Court limits deportation for drug crimes

The Supreme Court ruled, by an 8-1 vote on Tuesday, that conviction of a drug crime that is a felony under state law but only a misdemeanor under federal law is not kind the kind of offense that triggers mandatory deportation. Justice David H. Souter wrote the opinion for the Court in Lopez v. Gonzales (05-547). Justice Clarence Thomas dissented. The case turned on the Court’s interpretation of federal law that makes deportation an automatic penalty for drug trafficking. It does not affect deportation powers under other laws criminalizing drug activity.

The ruling cleared up a conflict among federal appeals courts. Four had ruled that a felony under state law that is only a misdemeanor under federal law is not a drug trafficking crime under the Controlled Substances Act. Two others had disagreed. Federal immigration law provides for deportation for anyone convicted of a crime that is a “felony punishable under the Controlled Substances Act.” The Court ruled that “a state offense comes within [that phrase] only if it proscribes conduct punishable as a felony under” the Controlled Substances Act.

The decision came in the case of Jose Antonio Lopez, a native of Mexico. He entereed the U.S. illegally in 1985 or 1986, but became a lawful permanent resident in 1990. In 1997, he was charged in state court in South Dakota with one count of possessing cocaine and one count of a conspiracy to distribute the drug. He ultimately pleaded guilty to aiding and abetting possession by another person.

Under state law, his crime was a felony, leading to a potential prison sentence of up to five years. He was sentenced to the maximum, but actually served only 15 months. Federal officials moved to deport him to Mexico, based upon the conviction for what they considered to be an “aggravated felony.” Under federal law, however, the crime could only be punished as a misdemeanor.

A conviction for an aggravated felony under immigration law can lead to deportation, or may bar other relief, such as cancellation of a deportation ordere.

Justice Souter’s opinion said that under federal law, mere possession is not a form of “illicit trafficking” in drugs, because that “connotes some sort of commercial dealing.”

The Court had granted review of two cases on the issue, and consolidated them. In a one-sentence order, the Court on Monday dismissed the second case, Toledo-Flores v. U.S. (05=7664).

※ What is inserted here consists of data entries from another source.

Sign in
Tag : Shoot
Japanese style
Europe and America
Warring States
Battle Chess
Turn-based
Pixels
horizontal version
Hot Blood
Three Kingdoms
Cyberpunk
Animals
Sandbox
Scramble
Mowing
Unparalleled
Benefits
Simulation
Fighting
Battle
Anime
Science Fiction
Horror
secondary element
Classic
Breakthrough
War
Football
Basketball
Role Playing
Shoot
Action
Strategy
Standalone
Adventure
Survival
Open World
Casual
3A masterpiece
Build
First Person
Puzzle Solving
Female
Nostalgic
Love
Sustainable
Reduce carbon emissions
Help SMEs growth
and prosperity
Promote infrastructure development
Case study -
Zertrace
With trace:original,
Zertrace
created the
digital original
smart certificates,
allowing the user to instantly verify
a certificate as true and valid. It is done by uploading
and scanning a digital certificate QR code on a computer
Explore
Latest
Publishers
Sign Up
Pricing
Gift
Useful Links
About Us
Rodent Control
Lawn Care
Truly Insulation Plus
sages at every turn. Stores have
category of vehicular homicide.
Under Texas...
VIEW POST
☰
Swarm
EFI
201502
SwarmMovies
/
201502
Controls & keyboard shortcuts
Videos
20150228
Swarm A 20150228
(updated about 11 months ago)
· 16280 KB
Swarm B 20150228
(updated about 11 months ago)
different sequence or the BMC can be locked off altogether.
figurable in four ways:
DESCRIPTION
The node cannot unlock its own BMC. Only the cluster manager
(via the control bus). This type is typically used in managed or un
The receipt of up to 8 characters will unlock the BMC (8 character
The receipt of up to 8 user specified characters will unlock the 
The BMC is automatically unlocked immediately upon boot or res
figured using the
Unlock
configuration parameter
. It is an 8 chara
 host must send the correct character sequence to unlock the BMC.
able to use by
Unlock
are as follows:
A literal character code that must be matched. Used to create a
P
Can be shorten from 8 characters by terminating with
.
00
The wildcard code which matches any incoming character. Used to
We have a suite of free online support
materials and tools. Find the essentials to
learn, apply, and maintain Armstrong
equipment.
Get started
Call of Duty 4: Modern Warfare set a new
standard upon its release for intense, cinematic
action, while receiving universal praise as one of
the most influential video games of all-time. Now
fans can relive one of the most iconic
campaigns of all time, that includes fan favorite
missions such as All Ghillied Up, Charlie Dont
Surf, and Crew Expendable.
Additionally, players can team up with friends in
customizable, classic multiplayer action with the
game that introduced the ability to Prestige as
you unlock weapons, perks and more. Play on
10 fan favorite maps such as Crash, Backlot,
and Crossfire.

These were the only opinions of the day.



1 Comment »



  1. The first sentence of this post overstates the Court’s holding. Under section 237(a)(2)(B)(i) of the Immigration and Nationality Act, a conviction for any drug offense (other than a single possession of 30 grams or less of marijuana for personal use) is a ground of removability. Accordingly, the type of offenses at issue in this case still “trigger potential deportation.”

    But, such offenses will no longer trigger virtually automatic deportation. Under the Court’s holding, these offenses are not aggravated felonies and therefore do not disqualify an alien from asylum and cancellation of removal. Although aliens convicted of such offenses are removable, they can now request these forms of relief from removal if they are applicable.

    Only aliens with a well-founded fear of persecution are eligible for asylum. But, any alien (with no aggravated felony conviction) who has been lawfully present in the United States for at least 7 years and has been in permanent-resident status for at least 5 years is eligible for cancellation of removal. Because cancellation is discretionary, the decision to grant or deny it depends upon a variety of factors, such as the nature of the removable offense and the alien’s family and other ties to the United States. The petitioner in this case, Jose Antonio Lopez, can now have his request for cancellation of removal decided by the immigration judge and the Board of Immigration Appeals. In his removal hearing, the immigration judge stated that he would grant such relief if Lopez were eligible.

    Nonetheless, it is worth emphasizing that all drug convictions (other than the marijuana offenses mentioned above) still trigger potential deportation. Relief from removal will now be granted in some of these cases, but not in all.